Proteins from the Bcl-2 family play an essential role in the regulation of intrinsic/mitochondrial apoptotic signaling, but they also display cell death-unrelated, less comprehended roles in cellular/mitochondrial metabolism. Thus in this communication, we aimed to contribute to a better understanding of apoptosis-unrelated activities of the Bax and Bak, pro-apoptotic members of the Bcl-2 family. Using CRISPR-Cas9 gene editing, we prepared Bax/Bak-deficient human cancer cells of epithelial, neural and hematopoietic origin and discovered that while respiration and cell proliferation of the glioblastoma-derived U87 Bax/Bak-deficient cells was greatly enhanced, respiration as well as in vitro proliferation of Bax/Bak-deficient B lymphoma HBL-2 cells was attenuated. Interestingly, Bax/Bak-deficient U87 cells also more rapidly formed tumours in mice, and showed modulation of metabolism with a considerably increased NAD+/NADH ratio. Follow-up analyses uncovered increased/decreased expression of mitochondria-encoded subunits of respiratory complexes and stabilization/destabilization of the mitochondrial transcription elongation factor TEFM in Bax/Bak-deficient U87 and HBL-2 cells, respectively. ShRNA-mediated downregulation of TEFM expression attenuated mitochondrial respiration in Bax/Bak-deficient U87 as well as in parental HBL-2 cells. Our findings suggest that (post)translational regulation of TEFM levels in Bax/Bak-deficient cells modulates the expression of subunits of mitochondrial respiratory complexes that, in turn, contribute to respiration and the accompanying changes in metabolism and proliferation in these cells.

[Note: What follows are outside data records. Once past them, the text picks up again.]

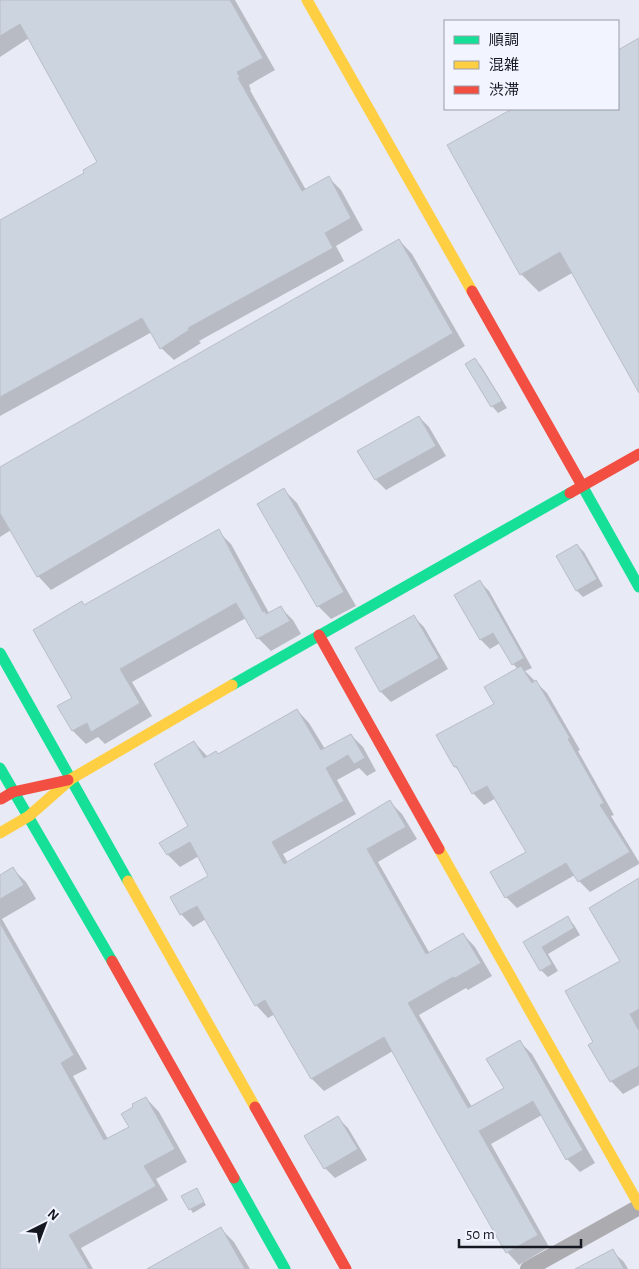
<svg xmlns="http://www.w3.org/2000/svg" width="639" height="1269" viewBox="0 0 639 1269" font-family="'Alegreya Sans','Noto Sans JP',sans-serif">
  <rect width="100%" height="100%" fill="#e8eaf5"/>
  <g fill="#0003">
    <path d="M0,0H235L275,70L249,85L251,90H250L306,190L329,178L341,190L363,230L336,246L344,261L199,341L201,343L174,360L161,348L152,332L0,416V222L86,173L99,162L29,38L0,57Z"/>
    <path d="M639,39V390L572,273L539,292L521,274L449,146L515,109H618V51Z"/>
    <path d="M399,240L412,254L465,346L51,590L38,576L11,530L0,537V468Z"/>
    <path d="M474,360L481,366L507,408L498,413L492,406Z"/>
    <path d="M419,417L429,427L446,456L386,490L376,480Z"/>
    <path d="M284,490L297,503L356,606L331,619L318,606Z"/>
    <path d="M218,531L231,544L269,613L280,607L293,620L301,634L271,651L258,638L246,618L132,682L152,716L105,744L98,737L86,744L73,731L59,706L74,698L85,606Z"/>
    <path d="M577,545L584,552L603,586L583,597L577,591L557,556Z"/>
    <path d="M480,582L489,591L532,668L525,671L547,693L580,750L578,751L614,815L611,816L639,862V864L590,892L579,881L575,875L517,908L506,897L528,852L496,798L484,805L473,793L462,773L455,767L438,735L496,704L518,669L513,664L500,643L490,649L481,640L455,595Z"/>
    <path d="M414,617L424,627L448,669L391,702L381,692L357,649Z"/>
    <path d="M297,710L309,723L325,749L351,735L363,747L376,771L367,776L359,768L337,780L356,814L283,854L288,863L390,802L402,814L417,839L378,862L430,954L463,934L475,947L492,976L468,990L466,988L419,1015L472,1107L505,1088L520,1042L532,1054L595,1163L580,1172L567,1159L542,1115L491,1144L549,1247L519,1265L507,1252L393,1051L324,1091L312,1079L275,1014L268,1018L256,1005L206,919L193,927L181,914L210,876L199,856L180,867L168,855L161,843L190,826L194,742L208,757L218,755Z"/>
    <path d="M13,869L26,882L36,899L2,919L87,1069L73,1076L108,1139L130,1127L146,1098L159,1112L187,1162L156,1179L168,1200L81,1248L93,1269H0V876Z"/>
    <path d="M639,880V1085L623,1094L611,1081L595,1042L621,961Z"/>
    <path d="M568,918L574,925L580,935L548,954L558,971L548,977L541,970L525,942Z"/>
    <path d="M338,1118L348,1128L367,1160L335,1178L325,1168Z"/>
    <path d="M196,1190L206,1205L193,1213L183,1197Z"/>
    <path d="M221,1229L234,1242L250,1269H149Z"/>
    <path d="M612,1251L624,1262L628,1269H594Z"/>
  </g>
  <g fill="#ccd4e0" stroke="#b9bec6">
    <path d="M0,0H230L263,58L237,72L240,77L238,78L302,191L329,176L351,218L325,233L333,248L188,328L189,330L160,349L142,318L0,397V220L84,173L83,170L97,162L20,24L0,36Z"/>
    <path d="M639,38V393L560,252L520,275L447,145L512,109H618V50Z"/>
    <path d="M399,239L453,333L37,577L0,513V467Z"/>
    <path d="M475,358L502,401L491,407L465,364Z"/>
    <path d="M419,416L436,446L375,480L357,451Z"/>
    <path d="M284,488L344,592L317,607L257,504Z"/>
    <path d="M219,529L263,612L265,611L266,614L281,606L290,621L257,639L236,603L120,669L140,703L91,732L87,723L72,731L57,706L72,698L33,630L82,601L84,605Z"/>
    <path d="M577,544L597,579L576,591L556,556Z"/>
    <path d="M480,580L524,658L512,665L493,633L480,640L454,595Z"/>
    <path d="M414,615L439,658L380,692L355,648Z"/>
    <path d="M521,666L532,683L536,680L570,738L568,739L604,803L600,805L630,852L578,882L566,863L505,898L490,872L526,852L487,786L472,794L456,766L454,767L436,735L494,704L484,687Z"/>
    <path d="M297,709L321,750L351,734L365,758L354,764L348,755L326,768L344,801L272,842L284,864L390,800L406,827L367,849L426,954L463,933L481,963L455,978L453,977L408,1003L468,1108L504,1088L486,1059L520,1040L583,1150L566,1160L533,1101L479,1131L538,1235L506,1253L434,1127L384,1037L311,1079L265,1000L255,1006L197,906L180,915L170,897L208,876L190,842L167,855L159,843L188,826L154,764L194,741L204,758L216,751L218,754Z"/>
    <path d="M13,867L24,885L0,899V875Z"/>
    <path d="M639,878V1009L630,1014L639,1031V1066L610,1082L588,1045L593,1042L565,991L620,961L589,908Z"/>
    <path d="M568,916L574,928L542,947L552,964L540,971L523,942Z"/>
    <path d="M0,923L74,1055L61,1063L104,1140L129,1127L121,1114L133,1107L132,1104L146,1097L175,1149L144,1166L156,1186L69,1235L89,1269H0Z"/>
    <path d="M338,1116L358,1149L324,1169L304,1136Z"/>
    <path d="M197,1188L204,1202L189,1210L181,1196Z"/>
    <path d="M221,1227L245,1269H147Z"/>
    <path d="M613,1249L624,1269H575Z"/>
  </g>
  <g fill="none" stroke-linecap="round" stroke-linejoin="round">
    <path stroke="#acabb0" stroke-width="16" d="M528,1269L639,1207"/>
    <g stroke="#16e098" stroke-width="11">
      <path d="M580,482L639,587"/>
      <path d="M0,653L128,881"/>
      <path d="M232,685L570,493"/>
      <path d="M0,768L112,961"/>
      <path d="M234,1178L285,1269"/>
    </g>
    <g stroke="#ffcf43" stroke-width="11">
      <path d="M307,0L472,291"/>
      <path d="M0,833L29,816L71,779L232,685"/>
      <path d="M439,849L639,1205"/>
      <path d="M128,881L255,1107"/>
    </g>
    <g stroke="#f24e42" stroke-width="11">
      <path d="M472,291L580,482"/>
      <path d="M570,493L639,454"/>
      <path d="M319,635L439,849"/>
      <path d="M1,799L13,792L68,780"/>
      <path d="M112,961L234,1178"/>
      <path d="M255,1107L346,1269"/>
    </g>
  </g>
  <rect x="444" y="20" width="175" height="90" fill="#f2f5ff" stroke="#9a9da6"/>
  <rect x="454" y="36" width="25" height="8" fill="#16e098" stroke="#9a9da6"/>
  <text x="489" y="45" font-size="15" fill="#161821">順調</text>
  <rect x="454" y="61" width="25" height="8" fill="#ffcf43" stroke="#9a9da6"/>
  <text x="489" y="70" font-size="15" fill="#161821">混雑</text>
  <rect x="454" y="86" width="25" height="8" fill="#f24e42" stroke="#9a9da6"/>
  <text x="489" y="95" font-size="15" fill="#161821">渋滞</text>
  <g transform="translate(45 1224) rotate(42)" stroke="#f2f5ff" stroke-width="4" paint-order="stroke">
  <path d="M0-4L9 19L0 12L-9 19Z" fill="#161821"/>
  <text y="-8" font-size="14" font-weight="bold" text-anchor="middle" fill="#161821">N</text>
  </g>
  <path d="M459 1239v8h122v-8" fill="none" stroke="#161821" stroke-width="2.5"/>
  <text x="466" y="1239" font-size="15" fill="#161821" stroke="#f2f5ff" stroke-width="4" paint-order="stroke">50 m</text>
</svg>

Bcl-xL is an anti-apoptotic Bcl2 family protein that localizes primarily to the outer mitochondrial membrane (OMM) and exerts inhibition of the Bak/Bax-mediated apoptotic membrane permeabilization. Bcl-xL also interacts with the IP3 receptor Ca2+ release channel (IP3R) of the endoplasmic reticulum (ER). It is unknown if the IP3Rs interact with ER or OMM localized Bcl-xL. We have studied if OMM-targeted Bcl-xl engages the IP3R forming a tether between ER and mitochondria and regulating the ER-mitochondrial calcium coupling.

MCL-1 is a cardinal regulator of programmed cell death, responsible for maintaining cellular life in the face of unexpected cellular stress. Cancer cells hijack this critical functionality of MCL-1, namely mitochondrial apoptotic blockade, to ensure cellular immortality. Why MCL-1 is cancer’s top choice among BCL-2 family anti-apoptotic proteins for overexpression has been a mechanistic mystery. In investigating additional roles for MCL-1 during homeostasis and disease, we uncovered that MCL-1 dependent cancer cells specifically rely on fatty acid oxidation as a fuel source – a metabolic wiring enforced by MCL-1 itself. Metabolomic, proteomic, and genomic profiling confirmed that the regulation of fatty acid oxidation by MCL-1 is independent of its anti-apoptotic functionality. These data inform novel opportunities to overcome treatment-resistant cancer by targeting the multifaceted roles of MCL-1.